Les invités sont de tout bord : élèves des beaux-arts du coin, artistes confirmés, mécènes, personnalités du monde culturel, élus. Il y a les vestes en velours côtelé, les pulls tachés, les jeans, les hommes en noir, les looks branchés ou costumes cravates et tailleurs, en fonction du personnage que l’on doit jouer, que chacun c’est choisi.
Il y en a qui ont un petit creux et qui passent et repassent devant le buffet. On discute aux gestes amples, ou en passant la main dans les cheveux, nonchalamment, l’air pensif. On s’embrasse, on salue, on piste le reporter ou correspondant local. Il y a discours et applaudissements. Le protocole est respecté. Par fois quelqu’un est seul, solitaire dans son coin et ne semble connaître personne.
J’observe d’en haut de ma fenêtre. Je ne reconnais personne. Ce n’est plus mon monde.
Pour chaque exposition il y a de grands panneaux accrochés aux grilles du jardin, portant en grandes lettres le nom de l’artiste sur fond d’une de ses œuvres. Un jeudi en sortant de la bouche du parking souterrain en face de l’Hôtel des Arts, j’ai vu les grands panneaux jaunes et marron et reconnu le nom du peintre.
Je montais l’escalier du parking vers la sortie. A cet endroit, quand on arrive en haut pour se diriger vers le passage pour piétons, le regard croise toujours un instant les panneaux de l’Hôtel des Arts. Très grands, ils se répètent plusieurs fois sur la grille et encore plus immenses sur la façade.

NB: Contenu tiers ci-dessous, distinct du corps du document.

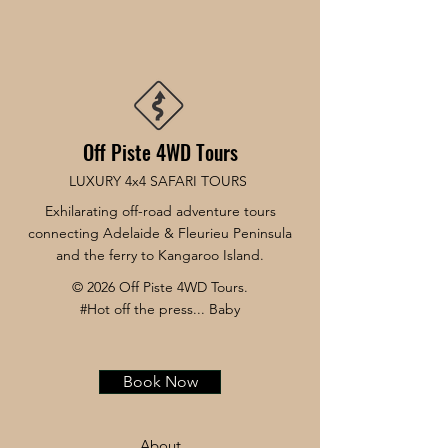
Off Piste 4WD Tours
LUXURY 4x4 SAFARI TOURS
Exhilarating off-road adventure tours
connecting Adelaide & Fleurieu Peninsula
and the ferry to Kangaroo Island.
© 2026 Off Piste 4WD Tours.
#Hot off the press... Baby
Book Now
About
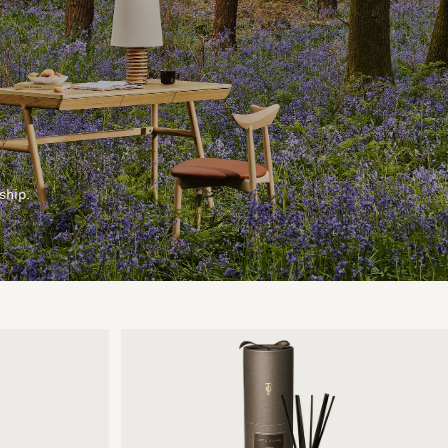
ship.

Ce jour là de nouveaux panneaux avaient été accrochés et j’ai souri. Sur l’artère principale de la grande ville, en jaune, noir et marron on lisait le nom couleur seigle du peintre. Arrêtée au feu du passage, je regardais les tableaux et petit à petit les souvenirs oubliés revenaient. J’étais heureuse comme pour un ami qui allait enfin être exposé. Qu’en aurait pensé le peintre ? Je me suis dit que j’irai voir ses tableaux la semaine suivante, pour refaire le puzzle dans ma tête.
Une semaine plus tard, je décidais de ranger ma bibliothèque. Il y avait des livres partout dans ma maison. Je manque de place. Dehors il faisait froid, le mistral empêchait le printemps de s’installer. Je tournais en rond. Souvent dans ces cas je range pour me sentir utile, pour aller mieux. Pour réfléchir en travaillant.
En rangeant j’ai retrouvé sur la planche la plus haute, le livre de la femme du peintre. J’étais contente et voulais le mettre de côté pour le lire le soir après le travail comme récompense. Une heure plus tard assise sur un coussin au milieu de dizaines de piles de livres je remontais le temps en illustrant ma lecture des souvenirs de l’atelier figé. En relisant l’histoire de la lutte de cette homme, puis du couple, puis de toute une famille je me disais que cette lutte avait fini par devenir l’essence même de leurs vies de leur histoire.
Le lendemain je suis aller voir les tableaux, puis j’ai acheté le catalogue de l’exposition, comme pour me faire pardonner de n’avoir pu voir dans chaque tableau exposé à l’Hôtel des Arts autre chose que cette lutte. Pas l’œuvre telle que le peintre l’avait projetée.